Another round-up of the news surrounding the Bitcoin and blockchain technology space for July 8th, 2016.
North Carolina Governor Signs Bitcoin-Friendly Law
Today the North Carolina Gov. Pat McCrory signed a law that defines “virtual currency” and clarifies the need for a license when running Bitcoin and cryptocurrency related businesses.
The new law updates the existing laws to define the term “virtual currency” and the activities that trigger licensure. Virtual currency miners and blockchain software providers will not require a license for multi-signature software, smart contract platforms, smart property, colored coins, and non-hosted, non-custodial wallets.

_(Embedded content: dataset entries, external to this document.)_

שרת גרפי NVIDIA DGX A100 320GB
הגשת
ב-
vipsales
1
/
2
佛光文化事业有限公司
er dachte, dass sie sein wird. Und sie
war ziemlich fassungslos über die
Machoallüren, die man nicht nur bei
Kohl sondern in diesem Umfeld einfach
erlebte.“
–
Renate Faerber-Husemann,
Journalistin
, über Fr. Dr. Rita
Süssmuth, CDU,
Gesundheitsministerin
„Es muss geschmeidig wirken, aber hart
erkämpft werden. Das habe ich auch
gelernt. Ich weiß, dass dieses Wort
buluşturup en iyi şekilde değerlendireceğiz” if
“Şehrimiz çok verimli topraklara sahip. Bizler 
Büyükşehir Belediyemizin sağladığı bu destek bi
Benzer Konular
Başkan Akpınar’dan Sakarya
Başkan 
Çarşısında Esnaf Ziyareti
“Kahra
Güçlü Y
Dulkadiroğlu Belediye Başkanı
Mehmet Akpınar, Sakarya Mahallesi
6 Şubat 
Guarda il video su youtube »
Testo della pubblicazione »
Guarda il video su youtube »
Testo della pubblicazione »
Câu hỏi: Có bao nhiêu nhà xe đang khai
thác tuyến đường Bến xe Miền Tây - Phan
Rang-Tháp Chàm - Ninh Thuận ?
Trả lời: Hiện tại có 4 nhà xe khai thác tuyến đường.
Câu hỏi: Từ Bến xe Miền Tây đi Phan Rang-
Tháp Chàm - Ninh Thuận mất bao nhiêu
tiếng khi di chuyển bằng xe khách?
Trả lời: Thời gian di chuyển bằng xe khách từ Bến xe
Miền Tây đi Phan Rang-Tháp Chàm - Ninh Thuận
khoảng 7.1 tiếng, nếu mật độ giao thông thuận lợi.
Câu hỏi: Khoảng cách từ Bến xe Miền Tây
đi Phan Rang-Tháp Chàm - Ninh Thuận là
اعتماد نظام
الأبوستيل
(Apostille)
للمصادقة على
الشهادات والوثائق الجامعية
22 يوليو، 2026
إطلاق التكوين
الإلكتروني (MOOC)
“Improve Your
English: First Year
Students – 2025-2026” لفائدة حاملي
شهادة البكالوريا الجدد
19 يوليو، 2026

CCN.LA has covered the topic.
Bitcoin Price Makes a Comeback to $650 a Day Before Block Halving
Following the steep drop that began on July 3rd, where the Bitcoin price peaked at over $700 to eventually ended up just above the $600 mark as yesterday.
The Bitcoin price has now scaled its way back up the charts and is currently trading around the $650 mark a day before the Bitcoin block halving process.
U.S. Department of Health to Hold Blockchain Research Competition
In a recent press release the U.S. Department of Health and Human Services (HHS) seeks guidance from business operating American citizens with blockchain knowledge.
In a competition, HHS seeks registrants to respond to the prompt “Blockchain and Its Emerging Role in Healthcare and Health-related Research.” to further increase its knowledge about the technology and how it can be applicable to the field of health care.
As stated in the press release, the papers are to be submitted before July 29th, 2016. After that, a two week evaluation period will occur, which is completed August 16th, 2016. The winning group will be notified the day after and will be flown to DC to have the opportunity to present their paper to the HHS and National Institute of Standards and Technology (NIST) in person.
EU Targets Bitcoin and Other Digital Payments in New Anti-Money Laundering Directive
Due to recent events during the Paris and Brussels attacks, EU seeks to propose stricter rules on virtual currencies and prepaid cards. In its recent communications it outlines the need address a variety of sources of terrorist funding.
How will this affect Bitcoin users?
The Committee wants to target “anonymous currency exchanges”, suggested that each EU member state brings them under the control of “competent authorities” and ensures that they comply with relevant Anti-Money Laundering law.
The proposal will not affect the personal wallets, the use of Bitcoin or the network itself. It will however affect cryptocurrency exchanges and custodial wallets providers.